Kamara is on pace for 1,834 yards from scrimmage and a franchise-record 24 touchdowns.
Thomas is on pace for 140 catches (which would be three shy of Marvin Harrison's NFL record), 1,760 receiving yards and 10 touchdowns.
"I like the way that we have continued to improve each and every week, have continued to find different ways to win. And, man, we're having fun doing it too," Brees said with a big smile on his face after a victory that obviously felt a little more special than most.
The Saints squandered an early 35-14 lead. But Brees said there was no "panic or getting tight" after the Rams tied the game at 35 early in the fourth quarter. Just "taking care of business."

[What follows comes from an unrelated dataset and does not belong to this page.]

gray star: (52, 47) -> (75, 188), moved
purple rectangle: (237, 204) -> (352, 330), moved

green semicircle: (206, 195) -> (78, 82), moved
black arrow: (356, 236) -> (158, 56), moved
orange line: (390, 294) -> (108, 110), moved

"That's what I love so much, just being a guy who's toward the end of my career, just being able to watch guys have this much fun and just staying in the moment," Brees continued. "When you have a team that cares about one another and wants to win for one another, that's a tough bond to ever break. And it's a feeling where, no matter what the circumstances in a game, you feel like you're gonna win."
The 72-yard touchdown pass to Thomas was a perfect illustration of how Payton and Brees were able to take advantage of their two great weapons.

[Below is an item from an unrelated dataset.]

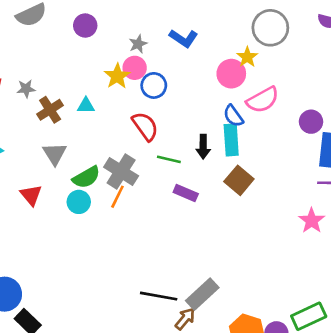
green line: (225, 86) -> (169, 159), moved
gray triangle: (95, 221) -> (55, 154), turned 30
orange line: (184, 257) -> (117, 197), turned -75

Two defenders crashed down on Kamara on the third-down play, leaving Thomas in single coverage against cornerback Marcus Peters. And Brees made the Rams pay for that decision.
"They're standing next to each other, so as you're looking at it you feel like they're gonna double somebody, you just don't know which one it is," Brees said. "But the minute the ball was snapped, I felt like, 'OK, Kamara's doubled, Mike's singled, Mike's by him, here we go.'"
Brees was asked if defenses tend to sleep on Thomas' downfield ability since he is such a big, physical receiver at 6-foot-3 and 212 pounds.
"Yeah," Brees said. "Listen, he can do everything. And I think a lot of times corners may get a little frustrated with him and just as physical he is with a lot of the intermediate stuff. So when they start playing underneath him, that's when we have opportunities to push the ball down the field to him, which is what happened with him there at the end of the game."
As for Kamara, he is even more of a matchup nightmare for defenses because of his combination of speed and physicality as both a runner and receiver at 5-foot-10 and 215 pounds.
Kamara has what Brees called an "uncanny" ability to make defenders miss, whether he is powering through tackles or slipping between them. He did it several times on Sunday, especially on his 11-yard touchdown run on the opening drive.
Center Max Unger said that as a blocker, "Whenever Alvin has the ball in his hands, it's 'full-tilt go,' because he can get out of so many situations."
And Payton loves being able to have Kamara's versatility at his disposal.
"Well, there is flexibility. And it depends largely on who we put on the field with him," Payton said. "In other words, if I put a tight end and [running back] Mark Ingram and [fullback] Zach Line and Mike Thomas and Alvin, there's a better than good chance they're gonna treat him as the Z receiver. And then there's times we'll put him on the field with Mark and a couple other receivers and a tight end, and they're probably gonna treat him as the nickel or third receiver.
"So in each of these personnel groupings, the plan has to have a starting point relative to what we hope to get coverage-wise. The play we hit yesterday was a man scheme where these guys did a ton of 'double here, double there, single the rest of the players.' And the underneath coverage jumped on Alvin, and Drew did a great job seeing the vertical route by Mike."
That's when Thomas left Peters in the dust -- and the Saints did the same thing to the rest of the NFL's marquee offenses.